La Direction doit nous revenir sur le nombre de factures concernées et le montant que cela représente.
FORMATIONS RSE OBLIGATOIRES
Commission Formation
La CGT a soulevé la question des formations RSE.
Bien que ces formations ne soient pas réglementaires, elles sont considérées comme obligatoires, ce qui a semé une certaine confusion, notamment parmi les salariés qui ne les ont pas encore réalisées.
La direction a confirmé leur caractère obligatoire et a accordé un délai supplémentaire jusqu’à la fin de l’année pour les salariés de SGRF, afin qu’ils puissent finaliser ces formations.
Cependant, aucune directive similaire n’a été donnée pour les services centraux, où de nombreux salariés continuent de recevoir des rappels, parfois avec leurs managers en copie.
Cette situation génère une pression supplémentaire et accroît le stress au sein des équipes.
La CGT demande donc qu'une communication claire soit envoyée à l’ensemble des salariés, précisant les attentes et les délais relatifs aux formations RSE, afin de dissiper toute confusion et d’alléger la pression.
De plus, la CGT appelle à une vigilance particulière à l'approche de la campagne d'évaluation de la performance, prévue en novembre dans toutes les BU/SU.
Les managers devront s'assurer que toutes les formations réglementaires ont été réalisées. Cependant, la confusion actuelle autour des formations RSE pourrait avoir un impact négatif sur les évaluations si elle n'est pas rapidement clarifiée.
La direction a indiqué qu'un délai supplémentaire avait été accordé à SGRF en raison du contexte spécifique lié à Vision 2025, et qu'une réévaluation sera effectuée l’année prochaine concernant la gestion de ces formations, tant en termes de communication que de délais.
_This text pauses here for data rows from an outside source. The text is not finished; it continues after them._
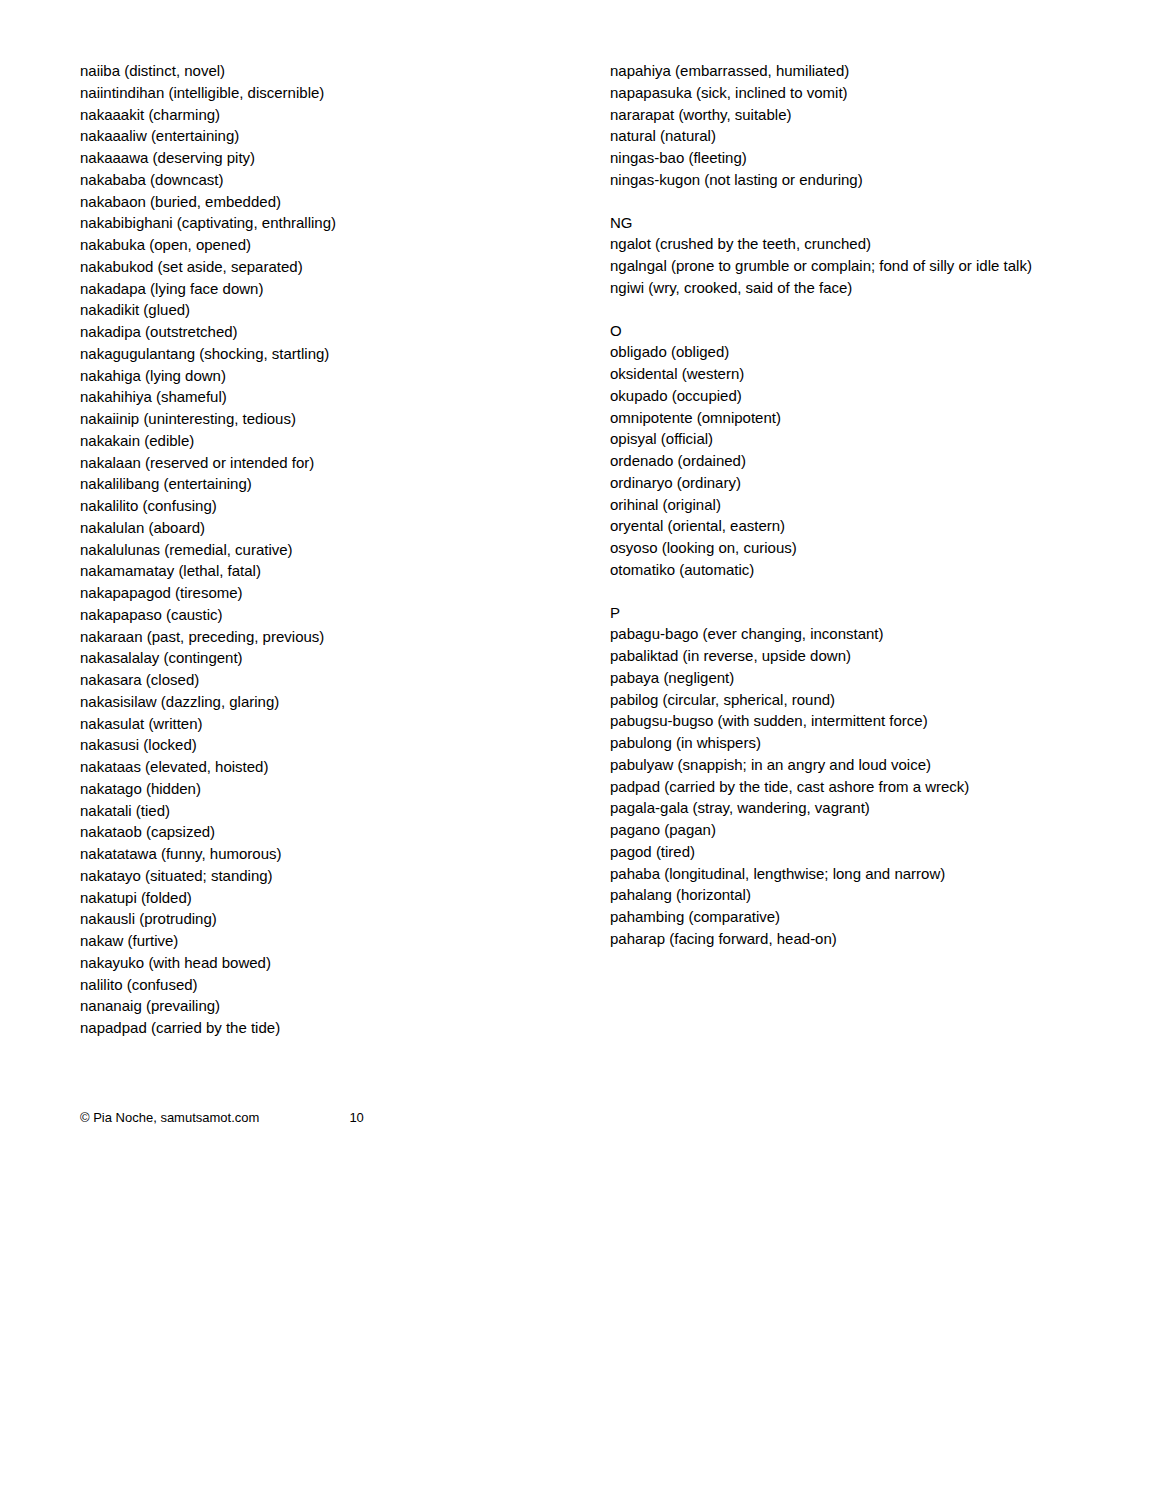naiiba (distinct, novel)
naiintindihan (intelligible, discernible)
nakaaakit (charming)
nakaaaliw (entertaining)
nakaaawa (deserving pity)
nakababa (downcast)
nakabaon (buried, embedded)
nakabibighani (captivating, enthralling)
nakabuka (open, opened)
nakabukod (set aside, separated)
nakadapa (lying face down)
nakadikit (glued)
nakadipa (outstretched)
nakagugulantang (shocking, startling)
nakahiga (lying down)
nakahihiya (shameful)
nakaiinip (uninteresting, tedious)
nakakain (edible)
nakalaan (reserved or intended for)
nakalilibang (entertaining)
nakalilito (confusing)
nakalulan (aboard)
nakalulunas (remedial, curative)
nakamamatay (lethal, fatal)
nakapapagod (tiresome)
nakapapaso (caustic)
nakaraan (past, preceding, previous)
nakasalalay (contingent)
nakasara (closed)
nakasisilaw (dazzling, glaring)
nakasulat (written)
nakasusi (locked)
nakataas (elevated, hoisted)
nakatago (hidden)
nakatali (tied)
nakataob (capsized)
nakatatawa (funny, humorous)
nakatayo (situated; standing)
nakatupi (folded)
nakausli (protruding)
nakaw (furtive)
nakayuko (with head bowed)
nalilito (confused)
nananaig (prevailing)
napadpad (carried by the tide)
napahiya (embarrassed, humiliated)
napapasuka (sick, inclined to vomit)
nararapat (worthy, suitable)
natural (natural)
ningas-bao (fleeting)
ningas-kugon (not lasting or enduring)
NG
ngalot (crushed by the teeth, crunched)
ngalngal (prone to grumble or complain; fond of silly or idle talk)
ngiwi (wry, crooked, said of the face)
O
obligado (obliged)
oksidental (western)
okupado (occupied)
omnipotente (omnipotent)
opisyal (official)
ordenado (ordained)
ordinaryo (ordinary)
orihinal (original)
oryental (oriental, eastern)
osyoso (looking on, curious)
otomatiko (automatic)
P
pabagu-bago (ever changing, inconstant)
pabaliktad (in reverse, upside down)
pabaya (negligent)
pabilog (circular, spherical, round)
pabugsu-bugso (with sudden, intermittent force)
pabulong (in whispers)
pabulyaw (snappish; in an angry and loud voice)
padpad (carried by the tide, cast ashore from a wreck)
pagala-gala (stray, wandering, vagrant)
pagano (pagan)
pagod (tired)
pahaba (longitudinal, lengthwise; long and narrow)
pahalang (horizontal)
pahambing (comparative)
paharap (facing forward, head-on)
© Pia Noche, samutsamot.com 10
La CGT a rappelé que les salariés des services centraux, également impactés par les réorganisations en cours, font souvent face à une charge de travail quotidienne importante, les poussant ainsi à prioriser les formations obligatoires.
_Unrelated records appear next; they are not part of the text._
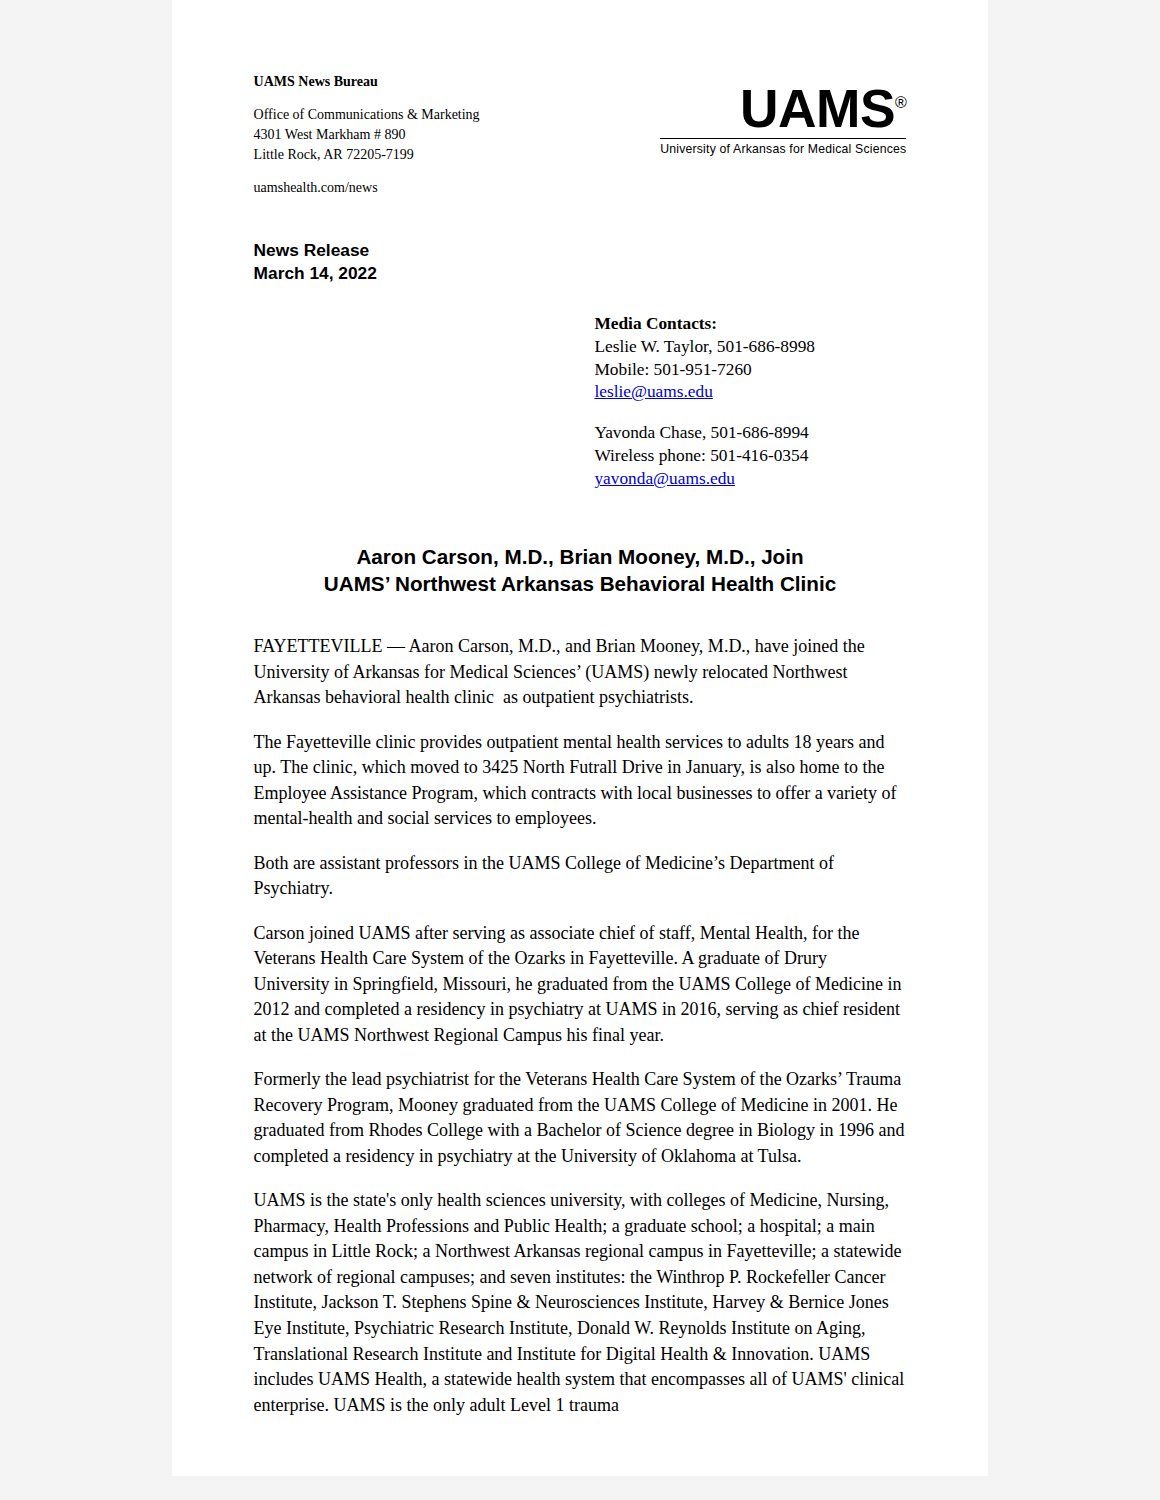UAMS News Bureau
Office of Communications & Marketing
4301 West Markham # 890
Little Rock, AR 72205-7199
uamshealth.com/news
UAMS®
University of Arkansas for Medical Sciences
News Release
March 14, 2022
Media Contacts:
Leslie W. Taylor, 501-686-8998
Mobile: 501-951-7260
leslie@uams.edu
Yavonda Chase, 501-686-8994
Wireless phone: 501-416-0354
yavonda@uams.edu
Aaron Carson, M.D., Brian Mooney, M.D., Join
UAMS’ Northwest Arkansas Behavioral Health Clinic
FAYETTEVILLE — Aaron Carson, M.D., and Brian Mooney, M.D., have joined the University of Arkansas for Medical Sciences’ (UAMS) newly relocated Northwest Arkansas behavioral health clinic as outpatient psychiatrists.
The Fayetteville clinic provides outpatient mental health services to adults 18 years and up. The clinic, which moved to 3425 North Futrall Drive in January, is also home to the Employee Assistance Program, which contracts with local businesses to offer a variety of mental-health and social services to employees.
Both are assistant professors in the UAMS College of Medicine’s Department of Psychiatry.
Carson joined UAMS after serving as associate chief of staff, Mental Health, for the Veterans Health Care System of the Ozarks in Fayetteville. A graduate of Drury University in Springfield, Missouri, he graduated from the UAMS College of Medicine in 2012 and completed a residency in psychiatry at UAMS in 2016, serving as chief resident at the UAMS Northwest Regional Campus his final year.
Formerly the lead psychiatrist for the Veterans Health Care System of the Ozarks’ Trauma Recovery Program, Mooney graduated from the UAMS College of Medicine in 2001. He graduated from Rhodes College with a Bachelor of Science degree in Biology in 1996 and completed a residency in psychiatry at the University of Oklahoma at Tulsa.
UAMS is the state's only health sciences university, with colleges of Medicine, Nursing, Pharmacy, Health Professions and Public Health; a graduate school; a hospital; a main campus in Little Rock; a Northwest Arkansas regional campus in Fayetteville; a statewide network of regional campuses; and seven institutes: the Winthrop P. Rockefeller Cancer Institute, Jackson T. Stephens Spine & Neurosciences Institute, Harvey & Bernice Jones Eye Institute, Psychiatric Research Institute, Donald W. Reynolds Institute on Aging, Translational Research Institute and Institute for Digital Health & Innovation. UAMS includes UAMS Health, a statewide health system that encompasses all of UAMS' clinical enterprise. UAMS is the only adult Level 1 trauma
La direction a réaffirmé que ce sont les BU/SU qui définissent les formations RSE, soulignant leur importance stratégique et leur caractère prioritaire pour tous les salariés.
En conclusion, la CGT a insisté sur la nécessité de clarifier cette situation pour éviter que les salariés ne soient pénalisés lors des évaluations annuelles, réitérant sa demande pour une communication claire à l’ensemble des salariés.